Por Gabriela Leite, para Outras Palavras.
Falta uma semana para a etapa nacional da Conferência Livre, Democrática e Popular de Saúde, mas seu processo até aqui já é considerado de grande relevância para os movimentos que compõem a Frente pela Vida, sua organizadora. O debate preparatório que aconteceu, via internet, na última quarta-feira (28/7) debateu a democracia e as formas de participação popular. Seus participantes deram o tom de como está o ânimo dos defensores do SUS, neste que pode ser o último semestre do governo de destruição de Jair Bolsonaro. Há muito o que ser reconstruído e transformado, mas a mudança é possível, enfim – e o SUS pode impulsioná-la.
Participaram Lúcia Souto, presidente do Cebes, o cientista político e professor da UFMG Juarez Guimarães, Ana Lúcia Paduello, da mesa diretora do Conselho Nacional de Saúde (CNS) e Marcela Pontes, médica de família e organizadora dos Comitês Populares de Saúde. O debate foi iniciado, como não poderia deixar de ser, com a referência de Lúcia Souto à fala histórica do sanitarista Sergio Arouca, à ocasião da histórica 8ª Conferência de Saúde, em 1986: “Saúde é democracia e democracia é saúde”. Esse foi o momento decisivo para a formulação do SUS – e deu espaço a, como chamou Lúcia, uma “Constituinte Popular da Saúde”. Como essa ideia se relaciona com os dias de hoje?

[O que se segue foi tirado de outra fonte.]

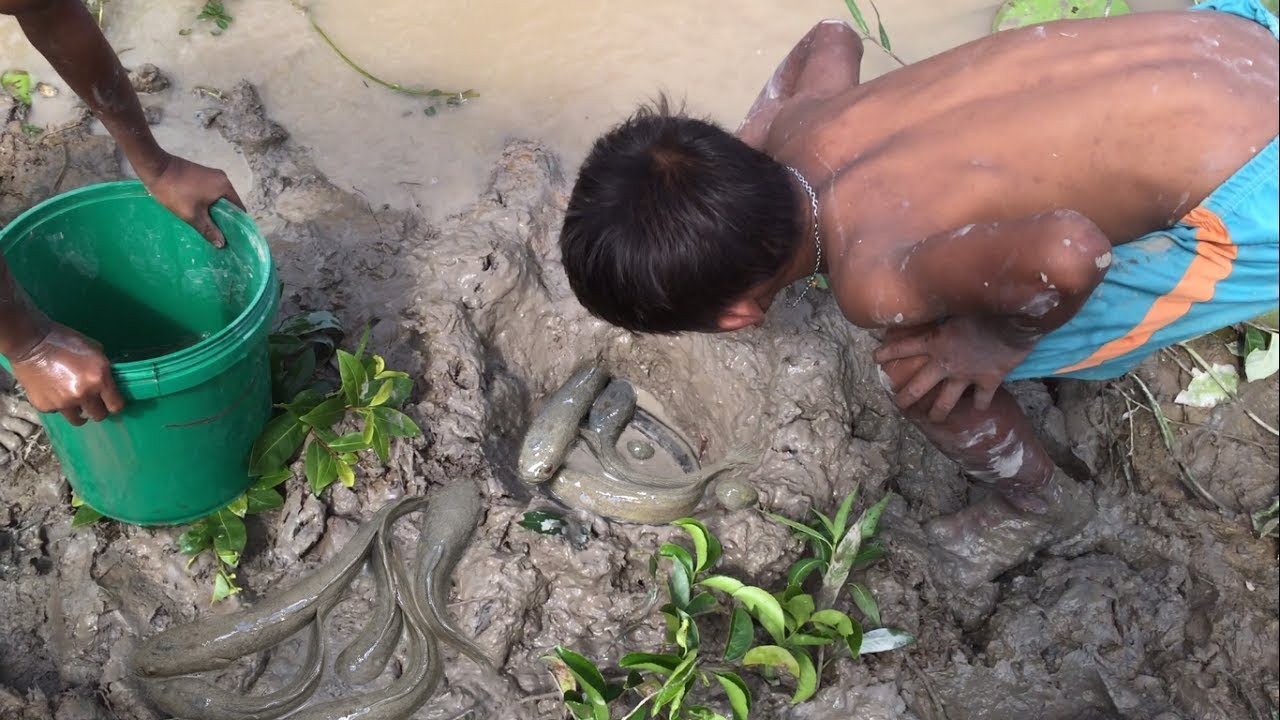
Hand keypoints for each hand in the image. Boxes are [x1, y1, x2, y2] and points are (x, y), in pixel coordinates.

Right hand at [9, 323, 124, 425]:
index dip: (114, 404)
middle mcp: (83, 395)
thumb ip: (103, 368)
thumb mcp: (93, 349)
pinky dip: (58, 406)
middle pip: (99, 415)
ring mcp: (63, 403)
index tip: (110, 401)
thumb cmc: (64, 341)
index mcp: (99, 379)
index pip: (116, 406)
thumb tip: (108, 381)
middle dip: (98, 409)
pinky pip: (58, 412)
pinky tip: (54, 393)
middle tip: (92, 401)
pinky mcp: (45, 407)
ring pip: (78, 419)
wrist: (29, 343)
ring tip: (74, 401)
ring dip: (79, 412)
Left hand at [142, 154, 244, 248]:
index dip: (236, 224)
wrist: (155, 168)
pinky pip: (210, 190)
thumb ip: (208, 230)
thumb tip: (221, 244)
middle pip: (229, 203)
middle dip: (224, 217)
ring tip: (207, 223)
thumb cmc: (175, 192)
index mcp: (225, 187)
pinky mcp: (202, 173)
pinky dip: (208, 201)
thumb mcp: (192, 215)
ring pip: (219, 197)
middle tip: (217, 232)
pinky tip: (199, 209)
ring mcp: (212, 174)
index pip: (239, 209)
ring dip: (214, 209)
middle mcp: (223, 179)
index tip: (231, 236)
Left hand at [873, 316, 1035, 422]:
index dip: (887, 353)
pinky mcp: (987, 381)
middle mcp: (945, 363)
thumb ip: (942, 307)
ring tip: (934, 419)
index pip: (903, 348)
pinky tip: (978, 409)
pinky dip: (980, 404)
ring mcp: (965, 375)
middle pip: (918, 387)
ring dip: (938, 412)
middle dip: (905, 398)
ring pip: (946, 401)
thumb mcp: (955, 303)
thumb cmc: (984, 304)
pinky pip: (981, 399)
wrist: (1013, 320)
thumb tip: (932, 290)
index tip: (874, 359)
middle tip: (899, 405)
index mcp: (935, 342)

Juarez elaborou parte de sua fala em torno desta pergunta. Há ao menos três pontos em comum: uma crise sanitária, um desafio de renovação democrática e a formação de uma frente em defesa da democracia. Mas hoje há novos desafios, causados pela hegemonia do pensamento neoliberal no Brasil. A medicina de mercado está muito mais forte – outro obstáculo ao financiamento público de que o Sistema Único de Saúde necessita. Lúcia Couto corrobora com essa visão de que o neoliberalismo intensifica as crises que atravessamos. Ela vai além, ao defender que “a agenda ultraneoliberal não é compatível com a democracia”.
A presidente do Cebes introduziu um assunto incontornável para uma transformação real na sociedade brasileira – que poderá aproximar o país de uma democracia real: os quatro séculos de sociedade escravocrata que ainda não fomos capazes de superar. Sua fala foi complementada pela de Ana Lúcia, que reforçou a necessidade de que os movimentos sociais e de luta pela saúde consigam amplificar seu discurso atingindo as pessoas que estão às margens – como ela, que foi bóia-fria trabalhando em canaviais, fez faculdade graças aos programas sociais dos governos do PT e hoje é símbolo de luta para as novas gerações. Sua preocupação é como atingir as juventudes – que estão politizadas de outras maneiras, e ainda distantes dos movimentos sociais.
A última fala do debate foi a apresentação dos Comitês Populares de Saúde, iniciativa do PT para organizar as populações nas bases dos sistemas de saúde. Marcela, uma de suas organizadoras, explicou que qualquer pessoa, comunidade ou unidade de saúde podem começar um comitê popular e organizar debates e reuniões com seus pares. A médica frisa que o SUS não é uma conquista cristalizada, mas um projeto que faz parte de um processo histórico – por isso a luta para que ele se mantenha e seja aprimorado é constante.
Juarez faz uma leitura política da situação em que enxerga que, dadas as pesquisas, a probabilidade de que Lula vença as eleições é grande – apesar de que nada está ganho e a democracia está mesmo em risco. As eleições podem ser uma oportunidade, um “momento de síntese das forças democráticas, da resistência e da promessa do Brasil que queremos construir e transformar”. Para Juarez, a realização da Conferência Livre de Saúde é “uma forte alavanca e um grande argumento para a definição do voto dos brasileiros nessa eleição de 2022”. O professor vai além: “A construção plena do SUS poderá ser uma grande raiz de consolidação de uma nova época da democracia brasileira, à medida em que o direito à Saúde se enraizar universalmente junto ao povo brasileiro”.
Lúcia complementa: “A realização da Conferência já representa uma demonstração de uma consciência crítica da população brasileira, que está querendo apontar para um outro momento do Brasil”.